--- EXTRACT PROVIDED Enclosed Below ---
If Bruins have learned lesson, killer instinct will come out in MTL

Lucic & the Bruins need killer instinct/By S. Bradley

That queasy feeling in your stomach right about now has nothing to do any lingering effects from your Easter dinner.

If you’re a Bruins backer, you have to be a little worried about what your team is going to do now the it’s going to take the ice in Montreal for Game 6 of the Eastern Conference quarterfinal series with a 3-2 games lead in the series.

After all, the Canadiens might have the Bruins right where they want them considering Boston’s recent history of not being able to finish.

Human nature tells us that we all learn from our mistakes. However, there’s no telling how many times the Bruins have to screw up before they finally right themselves. For three years, there have been a lot of mistakes and a lot of lessons taken to heart, yet those lessons haven’t translated to actions

Obviously, you start with the fact that three straight seasons have ended in a Game 7 loss. The Bruins got ahead of themselves in 2009, when they fell behind 3-1 to an underdog Carolina team before pushing that second-round series to the limit. No one has to rehash how things went last spring after the Bruins started grabbed a seemingly insurmountable lead on Philadelphia.
--- End of Enclosed EXTRACT PROVIDED ---
--- DATASET EXTRACT Enclosed Below ---
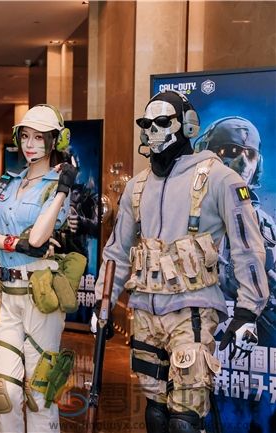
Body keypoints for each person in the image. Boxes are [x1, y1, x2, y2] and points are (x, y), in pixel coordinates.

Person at [91, 90, 268, 433]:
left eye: (162, 122)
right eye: (146, 124)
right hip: (145, 312)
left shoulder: (220, 178)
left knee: (184, 419)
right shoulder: (137, 187)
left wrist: (248, 311)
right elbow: (117, 252)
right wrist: (103, 302)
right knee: (156, 413)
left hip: (193, 312)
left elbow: (247, 247)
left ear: (187, 126)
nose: (152, 131)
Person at [0, 104, 82, 433]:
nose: (30, 144)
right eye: (25, 136)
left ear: (55, 140)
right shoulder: (7, 183)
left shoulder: (57, 185)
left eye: (39, 137)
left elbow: (37, 238)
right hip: (5, 294)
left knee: (40, 393)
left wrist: (63, 188)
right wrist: (14, 243)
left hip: (40, 295)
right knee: (3, 393)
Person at [194, 116, 276, 341]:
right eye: (230, 150)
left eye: (250, 154)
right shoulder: (187, 212)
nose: (243, 162)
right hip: (195, 327)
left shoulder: (266, 225)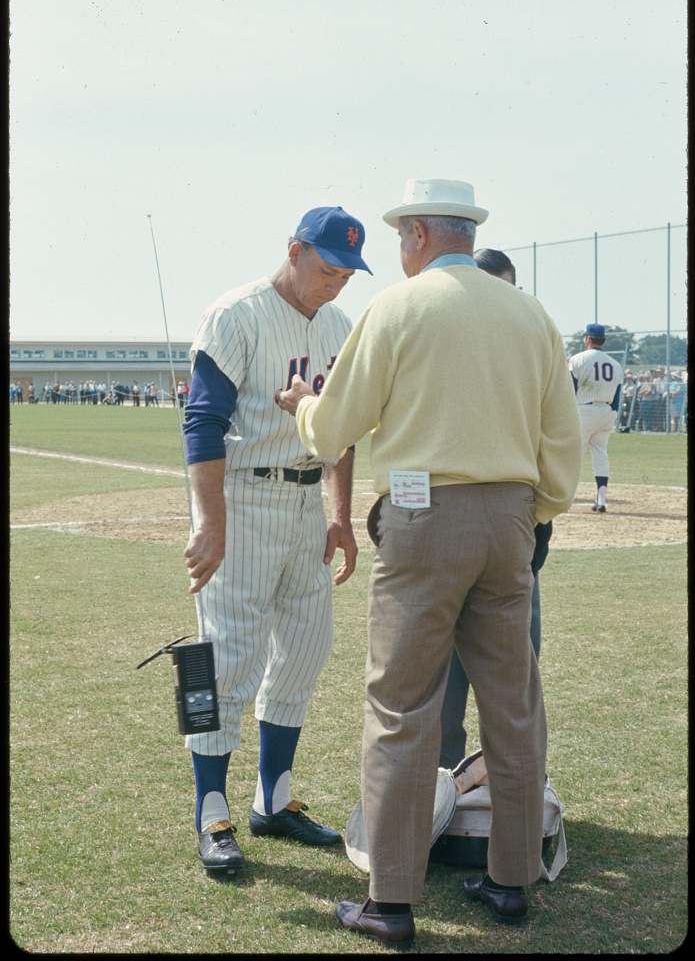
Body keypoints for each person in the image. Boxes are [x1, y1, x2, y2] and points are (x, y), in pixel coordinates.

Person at [277, 178, 582, 945]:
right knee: (512, 707)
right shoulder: (530, 313)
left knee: (401, 707)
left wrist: (301, 407)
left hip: (421, 514)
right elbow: (560, 445)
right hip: (511, 518)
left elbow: (336, 425)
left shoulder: (396, 307)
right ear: (465, 233)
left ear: (415, 234)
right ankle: (511, 879)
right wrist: (531, 510)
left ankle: (391, 898)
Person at [181, 205, 372, 876]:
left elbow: (342, 428)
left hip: (303, 505)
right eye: (326, 269)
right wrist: (210, 522)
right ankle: (212, 812)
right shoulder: (237, 313)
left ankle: (273, 801)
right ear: (294, 250)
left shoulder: (341, 325)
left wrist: (339, 513)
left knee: (303, 655)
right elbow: (202, 421)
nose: (336, 284)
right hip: (243, 493)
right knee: (224, 659)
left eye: (348, 274)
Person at [439, 247, 545, 771]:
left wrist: (538, 519)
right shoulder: (447, 341)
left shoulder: (533, 337)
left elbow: (555, 439)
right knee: (443, 690)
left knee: (515, 683)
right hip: (462, 534)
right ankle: (442, 791)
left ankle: (519, 789)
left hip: (516, 544)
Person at [568, 324, 623, 512]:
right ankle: (601, 501)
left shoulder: (577, 359)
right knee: (601, 455)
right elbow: (617, 397)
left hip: (584, 410)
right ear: (603, 339)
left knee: (574, 455)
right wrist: (612, 413)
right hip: (607, 411)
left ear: (588, 339)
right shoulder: (615, 364)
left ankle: (566, 498)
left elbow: (570, 390)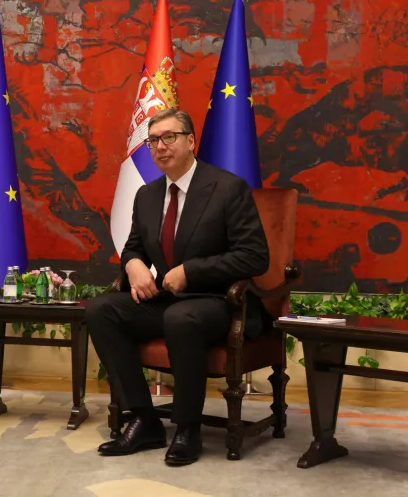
--- End of Enclosed DATASET EXTRACT ---
ACTIVITY 1>
From the Bruins column, set down the part that opens with the words containing "Lucic & the" and closes with "your Easter dinner.".
ACTIVITY 2>
According to the Bruins column, why might the Canadiens have the Bruins right where they want them? Answer in one to three sentences.
ACTIVITY 3>
Continue the Bruins column from its final sentence.

ANSWER SECTION 1>
Lucic & the Bruins need killer instinct/By S. Bradley

That queasy feeling in your stomach right about now has nothing to do any lingering effects from your Easter dinner.

ANSWER SECTION 2>
The column says the Canadiens might have the Bruins right where they want them because of Boston's recent history of not being able to finish. It points to three straight seasons that ended in a Game 7 loss.

ANSWER SECTION 3>
Even their historic collapse of last season didn’t seem to faze the Bruins this year. They’ve squandered their share of leads late in games, including famously falling in Montreal in overtime Jan. 8 after leading 2-0 with less than two minutes to play. Earlier this month, they gave up a 3-0 lead at Madison Square Garden. During the opening months of the season, it seemed like the Bruins were spotting the opposition a goal or two lead every night rather than taking the game to their foes early on.

Even in their current playoff series, the Bruins didn’t start playing their style of game and performing at an above-average level in some key aspects of the game until Game 3.

They’ve since managed to dig out of their 0-2 hole and pull within one victory of advancing to the second. A lot of the talk in the Bruins’ dressing room during the two days off between Game 5 and 6 centered around what the Bruins learned from last season. Of course, they all repeated some form of this cliché: “the fourth win is always the hardest.” Similar sentiments came from the Bruins’ mouths last spring from the time they went up 3-0 on the Flyers.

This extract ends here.